Continue the study summary on stochastic modeling of cyber systems, picking up after its last line.

#### Page extract
-----
Purpose of the Study:

  • To apply stochastic population biology concepts to model cyber system variability.
  • To analyze the functional states of cyber components and the dynamics of operating system (OS) updates.
  • To develop scalable methods for assessing the performance and security of large cyber systems.

Main Methods:

  • Modeled component state transitions (functional/nonfunctional) as a Markov process.
  • Derived equations for component functionality probability and system performance metrics.
  • Utilized stochastic simulation and solved the forward Kolmogorov (Fokker-Planck) equation.
  • Developed a Gaussian approximation for large-scale system analysis.
  • Modeled OS update schedules and transition probabilities, incorporating OS compromise.

Main Results:

  • Derived an equation for individual cyber component functionality probability.
  • Developed a performance metric dependent on functional and nonfunctional component counts.
-----
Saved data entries
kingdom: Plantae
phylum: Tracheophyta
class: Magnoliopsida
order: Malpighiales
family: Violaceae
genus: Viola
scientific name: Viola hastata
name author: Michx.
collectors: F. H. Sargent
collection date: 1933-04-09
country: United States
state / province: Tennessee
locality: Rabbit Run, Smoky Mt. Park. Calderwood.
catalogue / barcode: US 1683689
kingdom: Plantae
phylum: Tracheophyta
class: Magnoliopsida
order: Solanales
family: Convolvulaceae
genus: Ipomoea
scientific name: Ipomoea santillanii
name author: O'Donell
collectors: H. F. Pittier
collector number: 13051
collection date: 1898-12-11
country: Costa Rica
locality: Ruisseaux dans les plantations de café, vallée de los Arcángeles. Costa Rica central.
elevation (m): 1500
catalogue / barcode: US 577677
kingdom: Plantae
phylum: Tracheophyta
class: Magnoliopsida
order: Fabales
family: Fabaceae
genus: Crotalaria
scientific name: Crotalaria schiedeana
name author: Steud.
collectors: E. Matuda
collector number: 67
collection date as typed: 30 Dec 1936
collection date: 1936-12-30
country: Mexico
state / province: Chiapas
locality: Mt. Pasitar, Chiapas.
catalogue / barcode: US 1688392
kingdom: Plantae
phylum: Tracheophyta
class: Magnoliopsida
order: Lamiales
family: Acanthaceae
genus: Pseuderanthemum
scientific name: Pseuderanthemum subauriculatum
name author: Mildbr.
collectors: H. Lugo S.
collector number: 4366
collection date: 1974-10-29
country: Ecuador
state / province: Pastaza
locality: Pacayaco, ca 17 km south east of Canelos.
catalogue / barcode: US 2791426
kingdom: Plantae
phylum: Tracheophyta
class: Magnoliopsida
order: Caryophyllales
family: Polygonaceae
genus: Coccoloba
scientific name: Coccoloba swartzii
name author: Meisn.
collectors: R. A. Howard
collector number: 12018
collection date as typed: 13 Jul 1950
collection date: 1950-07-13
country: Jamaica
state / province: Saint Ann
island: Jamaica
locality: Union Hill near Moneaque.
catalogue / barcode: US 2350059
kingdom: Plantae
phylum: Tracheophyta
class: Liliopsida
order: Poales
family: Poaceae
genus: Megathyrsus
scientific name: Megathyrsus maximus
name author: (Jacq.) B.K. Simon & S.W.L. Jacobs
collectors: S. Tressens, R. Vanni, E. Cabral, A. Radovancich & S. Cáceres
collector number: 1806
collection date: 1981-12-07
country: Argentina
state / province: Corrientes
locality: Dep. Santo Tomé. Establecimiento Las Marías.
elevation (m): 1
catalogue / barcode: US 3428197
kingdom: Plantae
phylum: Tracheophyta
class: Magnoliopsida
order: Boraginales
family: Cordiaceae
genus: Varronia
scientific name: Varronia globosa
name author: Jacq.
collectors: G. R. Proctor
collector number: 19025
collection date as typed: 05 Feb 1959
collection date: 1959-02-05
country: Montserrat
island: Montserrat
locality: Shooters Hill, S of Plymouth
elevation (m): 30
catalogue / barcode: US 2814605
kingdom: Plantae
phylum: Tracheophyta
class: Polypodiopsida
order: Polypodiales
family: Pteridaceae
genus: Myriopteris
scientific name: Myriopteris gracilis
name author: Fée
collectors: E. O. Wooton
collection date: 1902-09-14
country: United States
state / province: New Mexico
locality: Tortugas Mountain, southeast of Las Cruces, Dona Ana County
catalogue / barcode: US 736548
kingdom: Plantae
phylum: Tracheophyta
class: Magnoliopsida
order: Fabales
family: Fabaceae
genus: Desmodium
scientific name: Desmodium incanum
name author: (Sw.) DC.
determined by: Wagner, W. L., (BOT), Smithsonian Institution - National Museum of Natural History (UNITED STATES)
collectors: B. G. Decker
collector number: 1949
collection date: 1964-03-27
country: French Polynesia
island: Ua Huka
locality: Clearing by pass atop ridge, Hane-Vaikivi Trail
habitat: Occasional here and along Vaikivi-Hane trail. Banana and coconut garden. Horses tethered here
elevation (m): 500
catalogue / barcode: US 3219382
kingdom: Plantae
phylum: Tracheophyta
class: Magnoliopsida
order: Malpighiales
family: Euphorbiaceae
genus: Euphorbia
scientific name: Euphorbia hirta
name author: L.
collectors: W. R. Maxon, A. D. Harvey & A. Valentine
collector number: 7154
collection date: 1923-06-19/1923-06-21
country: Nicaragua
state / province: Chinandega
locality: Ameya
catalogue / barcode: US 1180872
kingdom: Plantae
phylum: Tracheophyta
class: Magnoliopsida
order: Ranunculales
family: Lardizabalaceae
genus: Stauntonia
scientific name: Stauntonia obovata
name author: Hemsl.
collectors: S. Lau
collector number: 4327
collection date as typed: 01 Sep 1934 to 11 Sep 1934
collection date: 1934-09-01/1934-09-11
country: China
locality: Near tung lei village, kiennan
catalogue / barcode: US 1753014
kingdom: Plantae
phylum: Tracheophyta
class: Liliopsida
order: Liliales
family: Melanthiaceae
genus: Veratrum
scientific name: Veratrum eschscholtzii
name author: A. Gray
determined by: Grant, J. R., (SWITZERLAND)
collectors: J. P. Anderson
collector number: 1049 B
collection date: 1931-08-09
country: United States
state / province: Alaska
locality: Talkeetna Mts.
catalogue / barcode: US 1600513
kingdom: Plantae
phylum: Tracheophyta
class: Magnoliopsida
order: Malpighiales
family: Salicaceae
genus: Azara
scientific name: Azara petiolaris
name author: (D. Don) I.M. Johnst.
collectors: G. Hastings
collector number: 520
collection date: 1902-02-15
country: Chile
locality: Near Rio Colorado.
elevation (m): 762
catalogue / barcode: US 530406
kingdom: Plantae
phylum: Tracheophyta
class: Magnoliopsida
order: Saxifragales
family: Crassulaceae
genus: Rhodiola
-----
#### Answer below
  • Obtained a Gaussian approximation for system properties, enabling scalability to large systems.
  • Modeled OS update dynamics and derived the forward equation for OS status over time.
  • Quantified the probability of a cyber component having an unexploited OS.

Conclusions:

  • An interdisciplinary approach, integrating population biology with cyber systems, provides novel perspectives.
  • Stochastic modeling offers powerful tools for understanding and predicting cyber system behavior.
  • The developed methods allow for the analysis and scaling of complex cyber systems with inherent variability.